This report explains how the rapid shift from AI experimentation to enterprise‑wide deployment is creating both opportunity and risk, especially as organizations move from copilots to agentic AI systems capable of planning, adapting, and acting autonomously.
It highlights that most enterprises are scaling AI faster than their security and governance foundations can mature, exposing them to new categories of operational, ethical, and regulatory risk. The document distinguishes between AI agents that execute tasks and agentic AI that pursues goals with persistence and autonomy, noting that this evolution demands a fundamentally different security mindset. Traditional controls built for predictable, human‑driven systems cannot manage agents that can chain tools, escalate privileges, or generate cascading failures at machine speed.
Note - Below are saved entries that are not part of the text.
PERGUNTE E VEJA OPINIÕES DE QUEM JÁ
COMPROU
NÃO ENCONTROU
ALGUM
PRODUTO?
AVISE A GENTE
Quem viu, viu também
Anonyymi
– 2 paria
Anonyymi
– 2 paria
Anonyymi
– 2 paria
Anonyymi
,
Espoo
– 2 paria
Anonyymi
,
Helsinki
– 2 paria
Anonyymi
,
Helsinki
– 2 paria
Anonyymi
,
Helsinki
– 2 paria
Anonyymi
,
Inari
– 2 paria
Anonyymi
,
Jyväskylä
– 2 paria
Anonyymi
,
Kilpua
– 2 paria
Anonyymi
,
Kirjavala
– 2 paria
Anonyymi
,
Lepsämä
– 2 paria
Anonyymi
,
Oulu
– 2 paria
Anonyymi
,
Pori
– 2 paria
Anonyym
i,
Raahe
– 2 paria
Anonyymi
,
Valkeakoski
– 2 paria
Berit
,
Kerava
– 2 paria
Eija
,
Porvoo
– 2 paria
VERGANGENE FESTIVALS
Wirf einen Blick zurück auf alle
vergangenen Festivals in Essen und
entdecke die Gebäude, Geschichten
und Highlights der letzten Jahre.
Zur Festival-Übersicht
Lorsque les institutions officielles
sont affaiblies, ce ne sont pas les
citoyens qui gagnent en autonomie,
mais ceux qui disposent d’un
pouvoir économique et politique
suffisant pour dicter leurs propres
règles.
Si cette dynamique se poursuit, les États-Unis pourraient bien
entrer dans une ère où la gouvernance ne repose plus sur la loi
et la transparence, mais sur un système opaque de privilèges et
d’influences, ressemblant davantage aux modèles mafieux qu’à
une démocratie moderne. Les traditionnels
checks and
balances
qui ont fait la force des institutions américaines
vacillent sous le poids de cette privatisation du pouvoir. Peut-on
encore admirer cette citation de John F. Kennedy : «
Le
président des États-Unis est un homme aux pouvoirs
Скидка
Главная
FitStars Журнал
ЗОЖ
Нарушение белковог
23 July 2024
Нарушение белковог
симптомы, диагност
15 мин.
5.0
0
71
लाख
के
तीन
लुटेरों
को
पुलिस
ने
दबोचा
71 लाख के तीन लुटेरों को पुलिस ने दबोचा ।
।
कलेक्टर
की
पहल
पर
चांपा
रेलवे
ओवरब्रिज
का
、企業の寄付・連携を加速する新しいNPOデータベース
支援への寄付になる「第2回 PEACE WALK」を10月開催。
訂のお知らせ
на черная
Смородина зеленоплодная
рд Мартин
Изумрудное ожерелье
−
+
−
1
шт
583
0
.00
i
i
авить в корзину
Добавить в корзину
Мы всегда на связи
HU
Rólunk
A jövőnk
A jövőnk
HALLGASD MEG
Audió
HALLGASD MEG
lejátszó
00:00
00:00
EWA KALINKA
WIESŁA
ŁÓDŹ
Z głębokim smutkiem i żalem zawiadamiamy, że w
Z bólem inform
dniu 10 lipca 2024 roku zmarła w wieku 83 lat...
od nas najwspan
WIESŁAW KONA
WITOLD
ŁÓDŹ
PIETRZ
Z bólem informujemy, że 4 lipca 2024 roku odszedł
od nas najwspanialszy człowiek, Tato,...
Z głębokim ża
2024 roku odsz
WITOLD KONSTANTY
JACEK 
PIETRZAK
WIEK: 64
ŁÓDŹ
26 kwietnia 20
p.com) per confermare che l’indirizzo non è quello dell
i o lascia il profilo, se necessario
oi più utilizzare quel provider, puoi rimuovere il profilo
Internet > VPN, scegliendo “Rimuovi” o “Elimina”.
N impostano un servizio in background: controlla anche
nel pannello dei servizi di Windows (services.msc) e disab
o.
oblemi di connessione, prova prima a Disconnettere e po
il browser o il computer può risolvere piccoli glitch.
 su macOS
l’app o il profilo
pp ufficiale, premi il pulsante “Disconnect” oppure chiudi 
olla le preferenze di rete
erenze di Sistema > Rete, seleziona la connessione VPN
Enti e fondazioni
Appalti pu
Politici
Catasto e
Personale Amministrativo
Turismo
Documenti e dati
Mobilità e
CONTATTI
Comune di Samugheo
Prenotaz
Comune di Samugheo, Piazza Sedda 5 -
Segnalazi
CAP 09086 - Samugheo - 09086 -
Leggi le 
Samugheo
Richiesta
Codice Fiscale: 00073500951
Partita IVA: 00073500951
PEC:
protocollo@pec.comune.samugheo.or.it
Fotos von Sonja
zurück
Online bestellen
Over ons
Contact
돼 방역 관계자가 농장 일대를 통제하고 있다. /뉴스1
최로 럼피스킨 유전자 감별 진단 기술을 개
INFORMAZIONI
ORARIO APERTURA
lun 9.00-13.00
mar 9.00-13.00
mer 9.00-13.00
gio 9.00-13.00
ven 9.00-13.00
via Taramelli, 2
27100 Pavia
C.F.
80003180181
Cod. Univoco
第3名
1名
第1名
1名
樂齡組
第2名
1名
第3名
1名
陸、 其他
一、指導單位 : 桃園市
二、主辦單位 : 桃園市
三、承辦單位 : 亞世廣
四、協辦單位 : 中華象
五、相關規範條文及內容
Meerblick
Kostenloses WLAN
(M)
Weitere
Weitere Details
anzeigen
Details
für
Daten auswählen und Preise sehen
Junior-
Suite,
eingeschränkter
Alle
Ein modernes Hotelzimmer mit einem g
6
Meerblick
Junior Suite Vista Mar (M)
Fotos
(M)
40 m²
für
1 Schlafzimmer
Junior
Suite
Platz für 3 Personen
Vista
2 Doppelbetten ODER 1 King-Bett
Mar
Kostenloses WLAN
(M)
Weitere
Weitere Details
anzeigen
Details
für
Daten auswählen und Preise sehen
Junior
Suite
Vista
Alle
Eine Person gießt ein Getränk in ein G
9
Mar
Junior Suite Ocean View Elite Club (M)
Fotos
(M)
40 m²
The report outlines real‑world risks such as intent hijacking, memory corruption, unrestrained agency, evasion, and resource exhaustion, emphasizing that these risks scale faster than human oversight. It also describes the growing complexity of global AI regulation and the need for internal guardrails that remain stable even as external rules evolve. To address this, Forrester introduces AEGIS, a purpose‑built framework for securing and governing agentic AI through principles of least agency, continuous risk management, and explainable outcomes.
AEGIS spans governance, identity, data security, DevSecOps, threat management, and Zero Trust, providing a blueprint for organizations to adopt guardrails before autonomous systems become deeply embedded in workflows. The report concludes that responsible scaling requires proactive boundaries, clear accountability, and early investment in guardrails to ensure AI delivers value without compromising trust, safety, or compliance.